Always Look a Gift-Horse in the Mouth
Recently, I received in the mail a special offer for a supposedly great loan rate on purchase of a vehicle from a local dealership. Usually, I just toss these things away because: a) the “great deals” are usually never really that good or even average; b) I am in no position to even think about making a major purchase at the moment; and c) my attention span is inversely related to level of bullshit. Unfortunately, I unfolded the letter just far enough for a sweepstakes scratch-off ticket to fall out. “What the hell,” I figured and scratched it off, revealing a shopping cart symbol, which apparently indicated that I had won the second highest “prize” available in whatever sweepstakes this was: a $1,000 online shopping spree. “Yahoo!”, I exclaimed.

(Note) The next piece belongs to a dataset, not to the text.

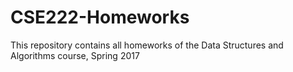 # CSE222-Homeworks
This repository contains all homeworks of the Data Structures and Algorithms course, Spring 2017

The prize didn’t sound too shabby, but the skeptic in me never even allowed a flinch. I immediately began scanning the letter and ticket carefully for something limiting in the fine print, a “Prize only awarded with purchase”, “$1,000 prize only good for $1,000 off purchase from dealership”, or “Hey asshole, screw you, you aren’t getting shit.” To my surprise/misfortune, there was none of that typical legal jargon to be found; this looked to be legit.
I called the dealership and told them about my card. The lady on the other end congratulated me on winning such a great prize. She even sounded genuine, as they somehow always manage to do. It wasn’t until after the phone call had ended that I realized the catch: the merchandise that I could redeem on my shopping spree was going to be pure crap, either as worthless as Adam “PacMan” Jones’ conscience or as useless as Alberto Gonzales’ legal education.
The optimist in me wanted to still see this through and not give up without at least calling back to find out what I would be able to shop for. Unfortunately, I was in a bind: the dealership was closed for the day and I would only have the time to physically retrieve my prize in the allotted timeframe if I was to arrive at the exact time the dealership was to open the next day. Like that skeezy friend we all have at last call, I no longer had the option of discovering more about my prize before cashing in.
It turns out that all of the prizes are merchandise that even Wal-Mart would probably refuse to carry (on second thought, they probably would (do?) carry them), and they cost a shipping and handling fee that is greater than the worth of the item and must be paid out of one’s own pocket rather than with the shopping spree credit. This was rather expected and wouldn’t bother me if not for the fact that I had to take time out of my day and spend a little travel money to find this out. All in all, I wasted a little over 2 hours of my life and about $12 on pure rubbish, and, unlike the last time that happened, I didn’t even get to see Keira Knightley in sexy pirate garb.